**WHAT TO WORK ON:** An identical transcription of the records is required.

**DATA:**
■ ■ ■ ■

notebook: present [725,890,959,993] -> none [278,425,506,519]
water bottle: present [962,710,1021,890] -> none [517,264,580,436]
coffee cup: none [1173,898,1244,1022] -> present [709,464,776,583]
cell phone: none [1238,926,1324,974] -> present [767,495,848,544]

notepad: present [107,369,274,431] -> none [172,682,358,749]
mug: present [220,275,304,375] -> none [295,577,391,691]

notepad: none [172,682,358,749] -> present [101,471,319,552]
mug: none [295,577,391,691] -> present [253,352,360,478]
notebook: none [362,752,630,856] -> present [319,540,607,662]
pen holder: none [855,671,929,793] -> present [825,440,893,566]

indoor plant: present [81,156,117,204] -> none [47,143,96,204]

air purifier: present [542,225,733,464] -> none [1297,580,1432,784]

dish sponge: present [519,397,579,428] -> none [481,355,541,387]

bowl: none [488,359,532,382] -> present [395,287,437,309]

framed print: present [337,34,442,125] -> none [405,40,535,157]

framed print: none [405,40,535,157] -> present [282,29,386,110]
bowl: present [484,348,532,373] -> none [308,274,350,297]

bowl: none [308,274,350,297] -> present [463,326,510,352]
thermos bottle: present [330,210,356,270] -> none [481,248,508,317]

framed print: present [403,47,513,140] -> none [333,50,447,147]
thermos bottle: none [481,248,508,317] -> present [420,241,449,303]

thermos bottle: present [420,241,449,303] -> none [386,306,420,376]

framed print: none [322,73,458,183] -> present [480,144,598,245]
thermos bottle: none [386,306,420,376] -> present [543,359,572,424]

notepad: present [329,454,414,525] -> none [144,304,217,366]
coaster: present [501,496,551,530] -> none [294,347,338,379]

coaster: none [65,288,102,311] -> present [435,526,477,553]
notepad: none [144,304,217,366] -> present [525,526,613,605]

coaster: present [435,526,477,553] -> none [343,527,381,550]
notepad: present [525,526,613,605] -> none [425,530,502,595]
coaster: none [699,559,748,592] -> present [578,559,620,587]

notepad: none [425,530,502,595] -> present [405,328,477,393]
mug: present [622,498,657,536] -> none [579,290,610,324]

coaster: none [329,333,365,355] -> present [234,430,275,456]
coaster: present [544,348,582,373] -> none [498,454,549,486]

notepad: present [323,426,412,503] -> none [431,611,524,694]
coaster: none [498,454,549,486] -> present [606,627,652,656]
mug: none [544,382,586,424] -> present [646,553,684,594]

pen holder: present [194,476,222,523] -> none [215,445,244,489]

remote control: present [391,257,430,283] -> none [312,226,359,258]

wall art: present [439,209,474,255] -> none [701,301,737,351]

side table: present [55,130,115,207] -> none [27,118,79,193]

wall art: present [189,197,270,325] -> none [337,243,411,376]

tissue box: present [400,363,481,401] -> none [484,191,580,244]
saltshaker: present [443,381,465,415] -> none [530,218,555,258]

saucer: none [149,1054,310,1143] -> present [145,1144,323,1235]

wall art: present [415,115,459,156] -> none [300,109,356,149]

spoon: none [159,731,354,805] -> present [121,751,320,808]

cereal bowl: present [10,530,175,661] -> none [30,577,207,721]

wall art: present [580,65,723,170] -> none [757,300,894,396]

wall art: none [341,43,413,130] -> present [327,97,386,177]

■ ■ ■ ■

**YOUR SOLUTION:**
notebook: present [725,890,959,993] -> none [278,425,506,519]
water bottle: present [962,710,1021,890] -> none [517,264,580,436]
coffee cup: none [1173,898,1244,1022] -> present [709,464,776,583]
cell phone: none [1238,926,1324,974] -> present [767,495,848,544]

notepad: present [107,369,274,431] -> none [172,682,358,749]
mug: present [220,275,304,375] -> none [295,577,391,691]

notepad: none [172,682,358,749] -> present [101,471,319,552]
mug: none [295,577,391,691] -> present [253,352,360,478]
notebook: none [362,752,630,856] -> present [319,540,607,662]
pen holder: none [855,671,929,793] -> present [825,440,893,566]

indoor plant: present [81,156,117,204] -> none [47,143,96,204]

air purifier: present [542,225,733,464] -> none [1297,580,1432,784]

dish sponge: present [519,397,579,428] -> none [481,355,541,387]

bowl: none [488,359,532,382] -> present [395,287,437,309]

framed print: present [337,34,442,125] -> none [405,40,535,157]

framed print: none [405,40,535,157] -> present [282,29,386,110]
bowl: present [484,348,532,373] -> none [308,274,350,297]

bowl: none [308,274,350,297] -> present [463,326,510,352]
thermos bottle: present [330,210,356,270] -> none [481,248,508,317]

framed print: present [403,47,513,140] -> none [333,50,447,147]
thermos bottle: none [481,248,508,317] -> present [420,241,449,303]

thermos bottle: present [420,241,449,303] -> none [386,306,420,376]

framed print: none [322,73,458,183] -> present [480,144,598,245]
thermos bottle: none [386,306,420,376] -> present [543,359,572,424]

notepad: present [329,454,414,525] -> none [144,304,217,366]
coaster: present [501,496,551,530] -> none [294,347,338,379]

coaster: none [65,288,102,311] -> present [435,526,477,553]
notepad: none [144,304,217,366] -> present [525,526,613,605]

coaster: present [435,526,477,553] -> none [343,527,381,550]
notepad: present [525,526,613,605] -> none [425,530,502,595]
coaster: none [699,559,748,592] -> present [578,559,620,587]

notepad: none [425,530,502,595] -> present [405,328,477,393]
mug: present [622,498,657,536] -> none [579,290,610,324]

coaster: none [329,333,365,355] -> present [234,430,275,456]
coaster: present [544,348,582,373] -> none [498,454,549,486]

notepad: present [323,426,412,503] -> none [431,611,524,694]
coaster: none [498,454,549,486] -> present [606,627,652,656]
mug: none [544,382,586,424] -> present [646,553,684,594]

pen holder: present [194,476,222,523] -> none [215,445,244,489]

remote control: present [391,257,430,283] -> none [312,226,359,258]

wall art: present [439,209,474,255] -> none [701,301,737,351]

side table: present [55,130,115,207] -> none [27,118,79,193]

wall art: present [189,197,270,325] -> none [337,243,411,376]

tissue box: present [400,363,481,401] -> none [484,191,580,244]
saltshaker: present [443,381,465,415] -> none [530,218,555,258]

saucer: none [149,1054,310,1143] -> present [145,1144,323,1235]

wall art: present [415,115,459,156] -> none [300,109,356,149]

spoon: none [159,731,354,805] -> present [121,751,320,808]

cereal bowl: present [10,530,175,661] -> none [30,577,207,721]

wall art: present [580,65,723,170] -> none [757,300,894,396]

wall art: none [341,43,413,130] -> present [327,97,386,177]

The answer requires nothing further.